Le jeudi 24 juin 2004.

Les salariés de cette entreprise de 600 travailleurs sur Rennes sont en lutte depuis un an contre la fermeture de leur usine, la délocalisation de leur outil de travail, et le plan de licenciement correspondant. La direction de STMicro a pris la décision de fermer le site de Rennes pour le délocaliser à Singapour, où la main-d’œuvre est à la fois moins chère et plus docile. Depuis le début du conflit, la direction de STM a été inflexible dans son refus de négocier un plan social « acceptable », c’est-à-dire où les salariés auraient mieux que le minimum légal en indemnité de licenciement. Sans doute pour donner une leçon aux salariés des autres sites… en vue de préparer leur future délocalisation… La caractéristique de cette usine est qu’elle se trouve dans un quartier d’habitation, et qui plus est, populaire. Les riverains se sont solidarisés avec les salariés. Le site est occupé depuis de nombreux mois, 24 heures sur 24 et 7 jours sur 7, par une bande de nervis de la société Euro-Sécurité. Elle propose en outre à STM des prestations de garde du corps aux hauts cadres dirigeants du site rennais. Euro-Sécurité perçoit plus de 100 000 euros par semaine pour faire ce sale boulot.

Le jeudi 10 juin 2004, à 6 heures du matin, deux ou trois cars de CRS investissent l’usine, dans l’objectif de faire sortir des camions de déménagement avec les machines délocalisées…

Le réseau d’alerte téléphonique a plutôt bien fonctionné, et ce sont environ 250 personnes, salariés, habitants du quartier et militants politiques et syndicaux, qui se retrouvent aux entrées nord et sud de la boîte.

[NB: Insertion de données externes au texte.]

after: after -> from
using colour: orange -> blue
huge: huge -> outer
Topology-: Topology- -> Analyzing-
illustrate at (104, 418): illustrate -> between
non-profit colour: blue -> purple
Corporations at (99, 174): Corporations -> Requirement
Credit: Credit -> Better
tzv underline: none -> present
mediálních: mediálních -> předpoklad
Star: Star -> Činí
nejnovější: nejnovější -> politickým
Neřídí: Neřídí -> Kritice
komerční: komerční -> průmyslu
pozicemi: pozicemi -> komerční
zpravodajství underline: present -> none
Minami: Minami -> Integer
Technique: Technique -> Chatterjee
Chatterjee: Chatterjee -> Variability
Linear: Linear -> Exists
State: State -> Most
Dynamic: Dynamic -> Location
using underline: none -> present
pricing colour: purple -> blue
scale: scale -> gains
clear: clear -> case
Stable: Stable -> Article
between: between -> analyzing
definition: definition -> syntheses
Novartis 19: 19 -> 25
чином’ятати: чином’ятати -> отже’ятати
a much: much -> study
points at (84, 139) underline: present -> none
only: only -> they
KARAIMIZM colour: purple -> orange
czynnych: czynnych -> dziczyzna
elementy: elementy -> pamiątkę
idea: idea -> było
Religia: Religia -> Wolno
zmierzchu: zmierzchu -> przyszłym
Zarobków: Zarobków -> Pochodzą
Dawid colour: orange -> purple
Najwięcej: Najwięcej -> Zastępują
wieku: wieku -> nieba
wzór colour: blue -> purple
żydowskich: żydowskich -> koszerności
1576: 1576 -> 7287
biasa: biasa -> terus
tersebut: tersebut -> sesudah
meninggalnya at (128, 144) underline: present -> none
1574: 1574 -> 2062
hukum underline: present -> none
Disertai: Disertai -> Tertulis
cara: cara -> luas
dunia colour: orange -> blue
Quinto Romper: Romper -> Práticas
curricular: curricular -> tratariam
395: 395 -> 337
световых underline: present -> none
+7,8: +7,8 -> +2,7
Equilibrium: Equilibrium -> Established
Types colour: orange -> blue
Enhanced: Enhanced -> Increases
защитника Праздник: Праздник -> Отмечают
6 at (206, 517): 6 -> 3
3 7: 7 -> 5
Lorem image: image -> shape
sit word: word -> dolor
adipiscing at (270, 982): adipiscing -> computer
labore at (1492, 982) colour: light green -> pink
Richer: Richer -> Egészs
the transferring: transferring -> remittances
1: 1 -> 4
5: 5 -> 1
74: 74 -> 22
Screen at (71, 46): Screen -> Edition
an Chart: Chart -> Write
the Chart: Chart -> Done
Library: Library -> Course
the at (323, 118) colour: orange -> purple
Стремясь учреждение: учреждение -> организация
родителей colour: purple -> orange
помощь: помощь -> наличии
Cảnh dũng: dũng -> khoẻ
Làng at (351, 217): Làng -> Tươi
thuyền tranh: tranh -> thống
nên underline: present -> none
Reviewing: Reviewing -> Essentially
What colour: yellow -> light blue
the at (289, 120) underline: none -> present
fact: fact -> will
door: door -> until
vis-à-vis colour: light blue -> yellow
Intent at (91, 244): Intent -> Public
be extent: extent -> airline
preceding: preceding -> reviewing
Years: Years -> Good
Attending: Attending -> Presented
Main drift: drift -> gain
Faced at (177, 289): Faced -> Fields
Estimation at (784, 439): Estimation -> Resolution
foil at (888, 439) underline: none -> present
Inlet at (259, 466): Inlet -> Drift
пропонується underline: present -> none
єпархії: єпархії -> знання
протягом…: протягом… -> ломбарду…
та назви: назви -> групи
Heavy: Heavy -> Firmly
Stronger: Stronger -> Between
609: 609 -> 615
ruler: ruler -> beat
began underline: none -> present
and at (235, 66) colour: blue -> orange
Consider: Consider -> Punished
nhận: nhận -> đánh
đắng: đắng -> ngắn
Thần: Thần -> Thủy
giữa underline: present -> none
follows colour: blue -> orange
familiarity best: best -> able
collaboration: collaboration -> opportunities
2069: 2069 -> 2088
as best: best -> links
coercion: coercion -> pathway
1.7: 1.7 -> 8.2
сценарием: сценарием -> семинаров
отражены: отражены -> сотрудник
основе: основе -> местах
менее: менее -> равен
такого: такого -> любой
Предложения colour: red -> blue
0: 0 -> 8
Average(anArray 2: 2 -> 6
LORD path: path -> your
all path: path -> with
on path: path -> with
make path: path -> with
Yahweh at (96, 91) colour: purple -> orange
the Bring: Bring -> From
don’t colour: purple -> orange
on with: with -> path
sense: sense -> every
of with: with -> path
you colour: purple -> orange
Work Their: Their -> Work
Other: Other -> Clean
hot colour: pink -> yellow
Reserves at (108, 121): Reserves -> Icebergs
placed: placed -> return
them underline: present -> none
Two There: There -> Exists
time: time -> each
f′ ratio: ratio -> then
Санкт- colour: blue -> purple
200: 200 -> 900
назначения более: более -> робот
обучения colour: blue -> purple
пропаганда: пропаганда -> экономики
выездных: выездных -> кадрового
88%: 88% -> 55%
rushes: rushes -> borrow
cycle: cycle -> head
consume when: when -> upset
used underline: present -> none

En voyant les semi-remorques prêts à sortir, les salariés mettent le feu à un tas de pneus et de palettes près de la sortie. Les pompiers interviennent pour éteindre ce ridicule incendie. Les CRS en profitent pour dégager vers 10 h 30 l’accès nord, en inondant le quartier de jets de pastilles et de grenades lacrymogènes… et en matraquant les plus combatifs. C’est alors que deux camions de déménagement sortent de l’usine. Ils sont suivis sur près d’un kilomètre, en pleine ville, par les salariés qui se mettent en travers de la route, et bombardent les camions de la société Bovis de yaourts ou œufs pourris. Les forces de répression de l’État réussissent, à force de lacrymo et de matraquage, à dégager les camions, qui peuvent nsuite rejoindre la rocade de Rennes. Pendant ce temps, les gros bras de Euro-Sécurité balancent des lacrymos et des cailloux sur les salariés restés sur place.

N’en déplaise aux médias qui ont annoncé la fin de la délocalisation, seules cinq machines sont sorties de l’usine. Selon le délégué syndical de STM, il en reste plusieurs centaines à l’intérieur. Ce travail de dépeçage pourrait donc durer tout l’été voire même au-delà…

Un camarade du groupe La Sociale de la FA, suite à une fausse alerte qui annonçait une sortie de machines du site de l’usine, est passé dans la nuit de samedi 12 au dimanche 13 près de l’usine pour en savoir davantage. C’est alors que les petites têtes de Euro-Sécurité lui ont sauté dessus en pleine rue (les interventions de vigiles sur la voie publique sont légalement interdites). Comme par hasard, les cow-boys de la brigade anti-criminalité (BAC) sont arrivés sur place peu de temps après, et ont emmené notre camarade à l’hôtel de police, où il est resté plus de treize heures en garde à vue, en se voyant reprocher un incendie que seuls les vigiles auraient pu provoquer. N’ayant pu prouver quoi que ce soit, et sentant le coup fourré des brutes de Euro-Sécurité, les flics ont relâché notre camarade en classant l’affaire sans suite, mais après un relevé anthropométrique et une photographie du visage. Bref, la répression n’a pas fini de tomber sur tous les militants investis dans les luttes. Nous vous tiendrons informés ultérieurement si cette affaire devait remonter à la surface.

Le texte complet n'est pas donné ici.